Like I said, there is no difference in what is happening in the Niger Delta from other parts of Nigeria. It's just that when the Niger Delta youth see the effects directly, they react. And they didn't start today. They have been reacting for so many years. We now find ourselves, facing each other and telling ourselves the truth koro-koro.

Anyway, my own take is this: there is no solution to the Nigerian issue, Niger Delta or otherwise, in oil. Oil will not give us a solution. It's very simple. The technology involved in the development of oil cannot employ Nigerians. If you cannot employ, you cannot solve the Nigerian problems. The only technology that oil production has is common drilling and that is on water.

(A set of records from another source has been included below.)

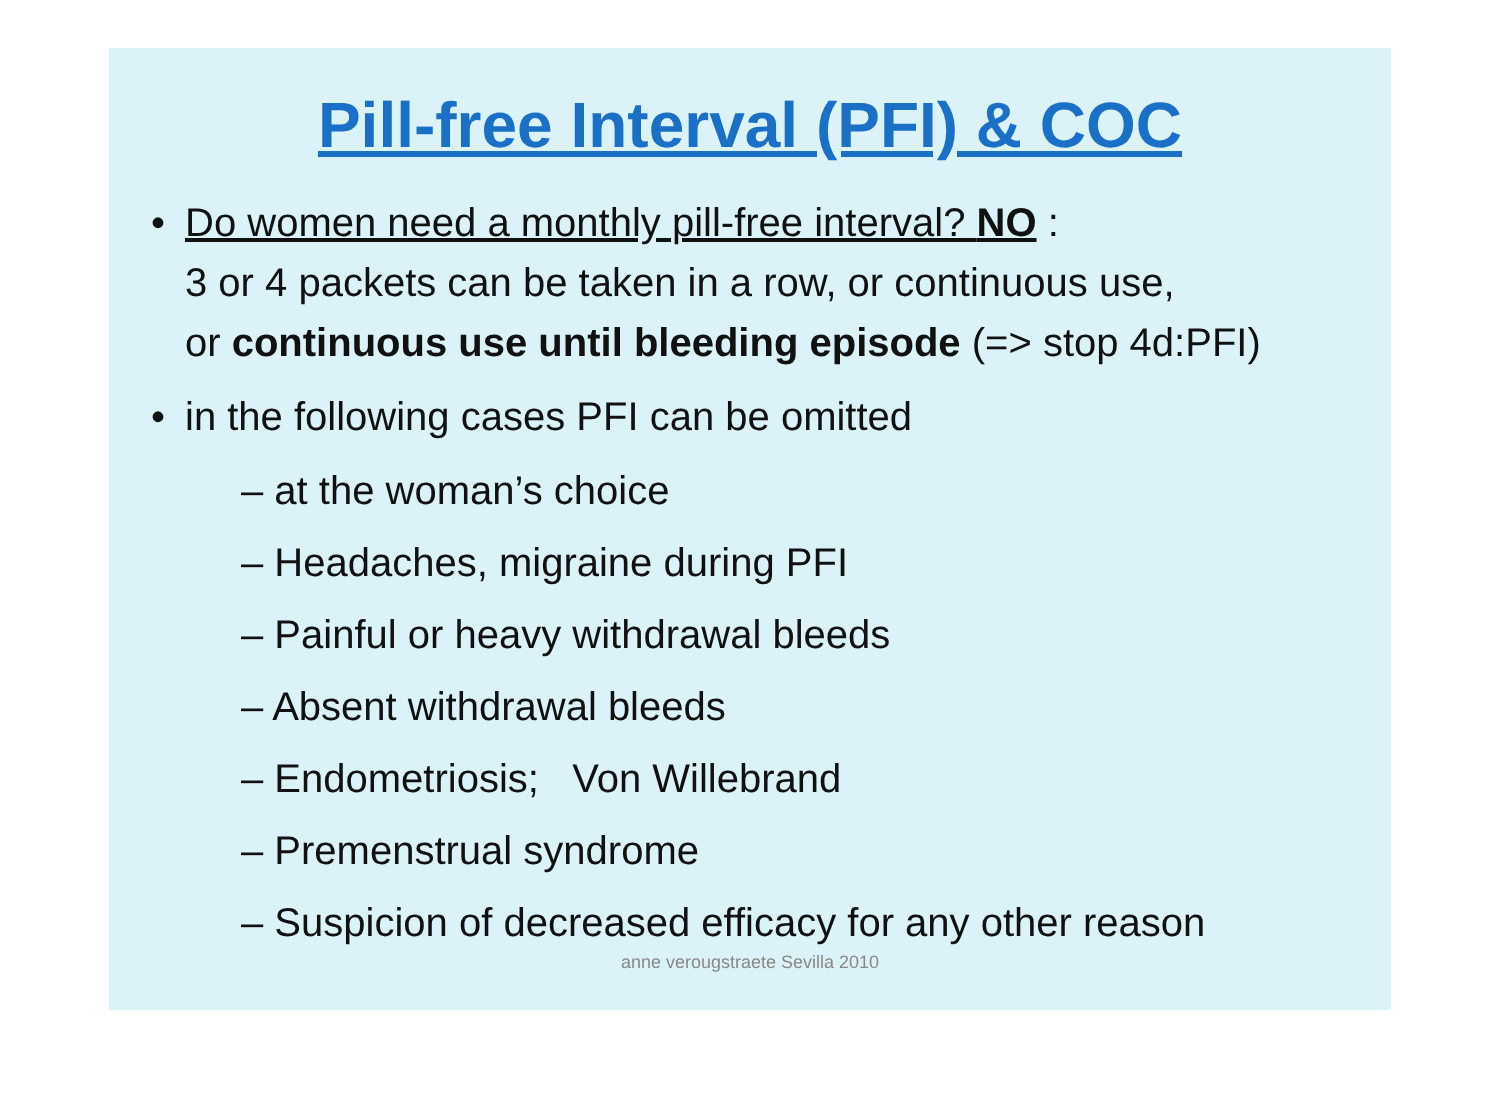Pill-free Interval (PFI) & COC
• Do women need a monthly pill-free interval? NO :
3 or 4 packets can be taken in a row, or continuous use,
or continuous use until bleeding episode (=> stop 4d:PFI)
• in the following cases PFI can be omitted
– at the woman’s choice
– Headaches, migraine during PFI
– Painful or heavy withdrawal bleeds
– Absent withdrawal bleeds
– Endometriosis; Von Willebrand
– Premenstrual syndrome
– Suspicion of decreased efficacy for any other reason
anne verougstraete Sevilla 2010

You cannot compare it with any other development strategy.

Therefore our dependence on developing technology in the oil sector of the economy will not solve the collective problems of not only the Niger Delta but Nigeria as a whole. So let's just forget it. It is not going to work. It has never worked in any country in the world.

There was a Niger Delta Economic Summit a couple of months ago and they showed leadership. Yes the governors, they showed leadership in economics in Nigeria. However the solution to our problems is the creation of a middle class in Nigeria, creation of jobs, massive employment. And if the North does not take the initiative nobody is going anywhere in this country.

Our dear fathers, emirs, governors, presidents of northern extraction, 80% of our arable land is not cultivated. If you cannot cultivate, you cannot process. If you cannot process, we are going nowhere. So the solution has to do with performance in governance. It has to be done. It is a long distance race. It is not a one year or two year plan. It is a long one. And you have done it before, you did it fifty years ago, you can advise us on how to do it.

And to the NGOs please support the political class and for those people who have incredible ideas, but stay outside and say politics is a dirty game, well I say good luck to you.